Apparently there is a problem with using legend with scatter in Octave. Based on this post:
http://octave.1599824.n4.nabble.com/Legend-in-scatter-plot-td3568032.html
the trick is to use the plot function to make scatter plot. I wrote the following function for plotting a bunch of scatter plots on the same axis.
This function takes in a bunch of cell arrays of the same length. Each element of the cell array corresponds to a separate series. The function returns a cell array of the same length containing the handle associated with each plot. The arguments of the function are explained below:
x_vals: a cell array of arrays of doubles corresponding to x values.
y_vals: a cell array of arrays of doubles corresponding to y values.
sizes: a cell array of doubles representing the size of the markers.
colors: a cell array of double arrays of length 3, representing [R, G, B] color values of the markers.
styles: a cell array of strings representing the shape of the markers.

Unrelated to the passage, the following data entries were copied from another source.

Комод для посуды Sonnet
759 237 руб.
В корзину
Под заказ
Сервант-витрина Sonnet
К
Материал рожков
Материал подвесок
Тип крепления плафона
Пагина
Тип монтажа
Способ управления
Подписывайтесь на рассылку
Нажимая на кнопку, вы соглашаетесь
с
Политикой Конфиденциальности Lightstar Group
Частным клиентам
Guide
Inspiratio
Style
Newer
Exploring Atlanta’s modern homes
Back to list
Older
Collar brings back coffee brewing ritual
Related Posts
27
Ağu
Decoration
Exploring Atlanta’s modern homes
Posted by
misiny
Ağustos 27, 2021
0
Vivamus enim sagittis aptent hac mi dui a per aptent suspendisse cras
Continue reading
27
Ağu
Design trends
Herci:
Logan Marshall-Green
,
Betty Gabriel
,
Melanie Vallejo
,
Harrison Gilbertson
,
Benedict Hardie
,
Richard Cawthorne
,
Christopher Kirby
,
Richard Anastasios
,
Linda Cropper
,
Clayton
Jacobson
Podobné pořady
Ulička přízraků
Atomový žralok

function [handles] = scatter_series_set(x_vals, y_vals, sizes, colors, styles)
N = length(x_vals);
if ( (~ ( N == length(y_vals))) || (~ ( N == length(sizes))) || ...

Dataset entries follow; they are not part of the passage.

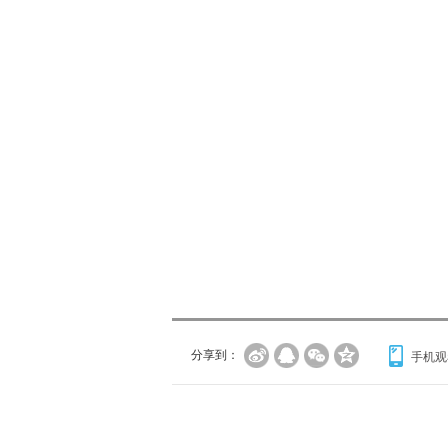
分享到：
手机观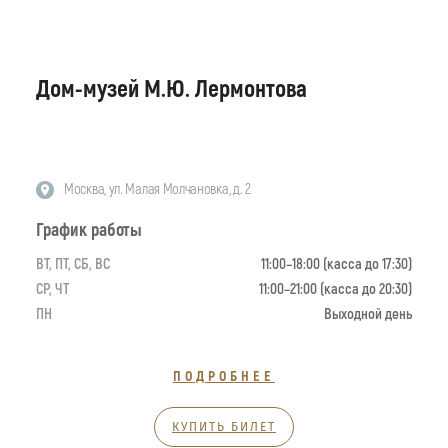
Дом-музей М.Ю. Лермонтова
Москва, ул. Малая Молчановка, д. 2
График работы
ВТ, ПТ, СБ, ВС
11:00–18:00 (касса до 17:30)
СР, ЧТ
11:00–21:00 (касса до 20:30)
ПН
Выходной день
ПОДРОБНЕЕ
КУПИТЬ БИЛЕТ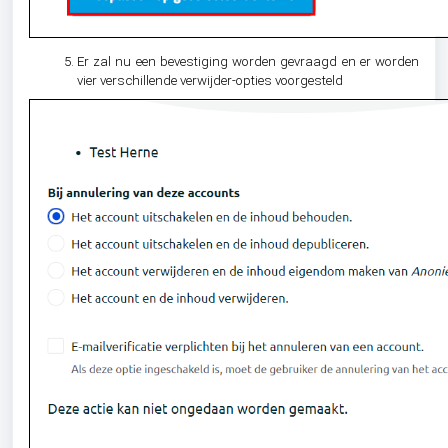
Er zal nu een bevestiging worden gevraagd en er worden
vier verschillende verwijder-opties voorgesteld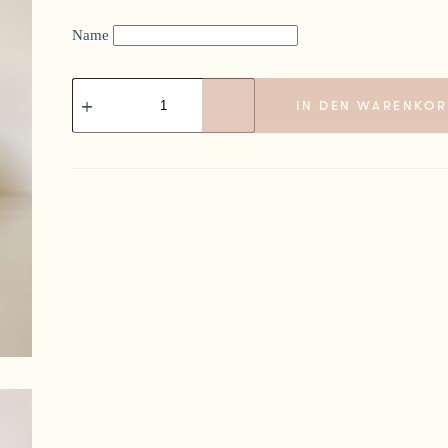
Name
Geburtstagskrone
Medih
IN DEN WARENKOR
Menge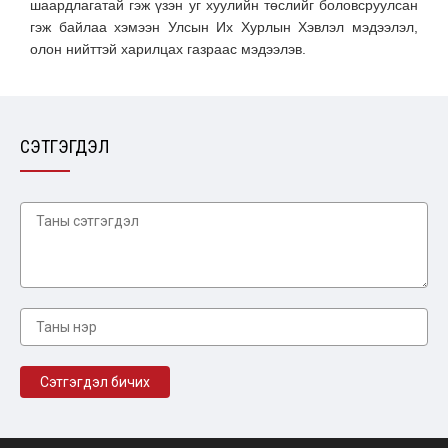
шаардлагатай гэж үзэн уг хуулийн төслийг боловсруулсан
гэж байлаа хэмээн Улсын Их Хурлын Хэвлэл мэдээлэл,
олон нийттэй харилцах газраас мэдээлэв.
СЭТГЭГДЭЛ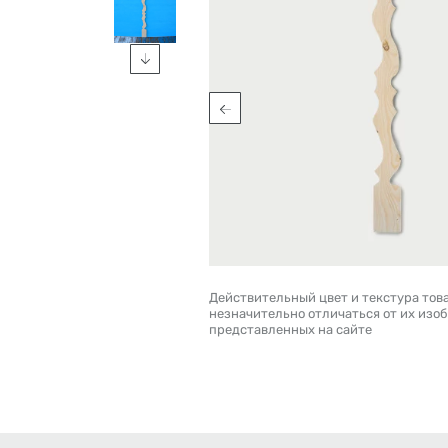
Действительный цвет и текстура тов
незначительно отличаться от их изо
представленных на сайте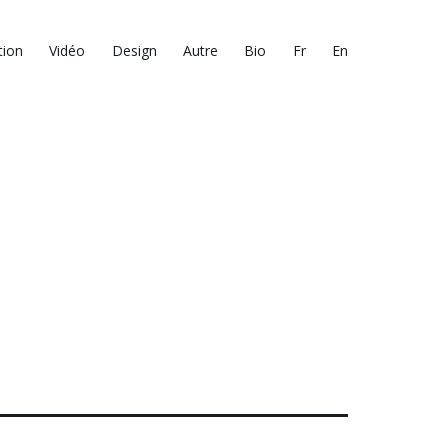
tion
Vidéo
Design
Autre
Bio
Fr
En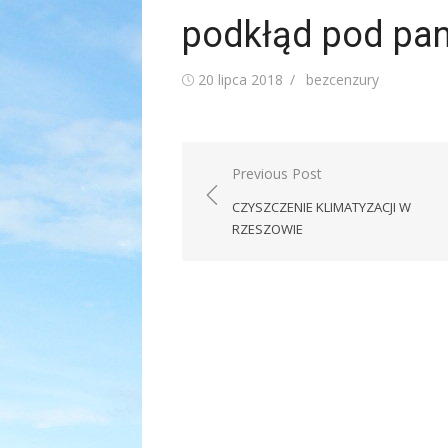
podkłąd pod pan
Posted
Author
20 lipca 2018
bezcenzury
on
Nawigacja
Previous Post
wpisu
CZYSZCZENIE KLIMATYZACJI W
RZESZOWIE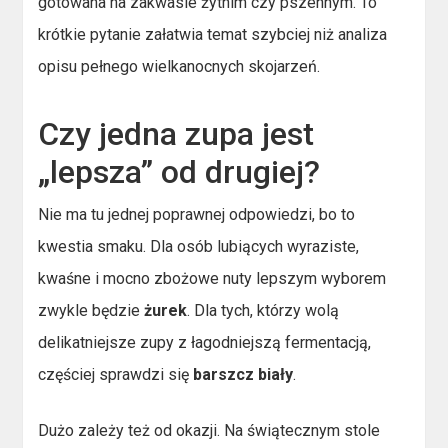
gotowana na zakwasie żytnim czy pszennym. To
krótkie pytanie załatwia temat szybciej niż analiza
opisu pełnego wielkanocnych skojarzeń.
Czy jedna zupa jest
„lepsza” od drugiej?
Nie ma tu jednej poprawnej odpowiedzi, bo to
kwestia smaku. Dla osób lubiących wyraziste,
kwaśne i mocno zbożowe nuty lepszym wyborem
zwykle będzie
żurek
. Dla tych, którzy wolą
delikatniejsze zupy z łagodniejszą fermentacją,
częściej sprawdzi się
barszcz biały
.
Dużo zależy też od okazji. Na świątecznym stole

(~ ( N == length(colors))) || (~ ( N == length(styles))) )
error('scatter_series_set: all arguments must be cell arrays of the same length');
end
%plot the first series
handles = cell([N, 1]);
handles{1} = plot(x_vals{1}, y_vals{1});
set(handles{1}, 'linestyle', 'none');
set(handles{1}, 'marker', styles{1});
set(handles{1}, 'markersize', sizes{1});
set(handles{1}, 'color', colors{1});
%plot additional series if present
if N > 1
hold on;
for ind = 2:N
handles{ind} = plot(x_vals{ind}, y_vals{ind});
set(handles{ind}, 'linestyle', 'none');
set(handles{ind}, 'marker', styles{ind});
set(handles{ind}, 'markersize', sizes{ind});
set(handles{ind}, 'color', colors{ind});
end
hold off;
end
end
The following example demonstrates how to use this function.
x1 = 0:(2*pi/100):(2*pi);
x2 = 2*x1;
y1 = sin(x1);
y2 = cos(x1);
y3 = sin(x2);
y4 = cos(x2);
names = {'a', 'b', 'c', 'd'};
x_vals = {x1, x1, x1, x1};
y_vals = {y1, y2, y3, y4};
sizes = {10, 10, 10, 10};
colors = {[1, 0, 0], [0, 0, 1], [0, 0, 0], [0.7071, 0, 0.7071]};
styles = {'^', 's', 'x', '+'}
scatter_series_set(x_vals, y_vals, sizes, colors, styles);
legend(names, 'location', 'southeast');
The example code produces the following plot:
The following works for me:
n = 100;
x = randn(n, 1);
y = randn(n, 1);
S = rand(n, 1)*20;
hold on
scatter(x(1:50), y(1:50), S(1:50), "red", "filled")
scatter(x(51:100), y(51:100), S(51:100), "green", "filled")
hold off
print('-depsc', 'bubbleplot.eps');
However, I'm not able to add a legend, and I didn't find any bug report or indication of a missing functionality for this. So, as an alternative, I would suggest adding marker and text to your plot.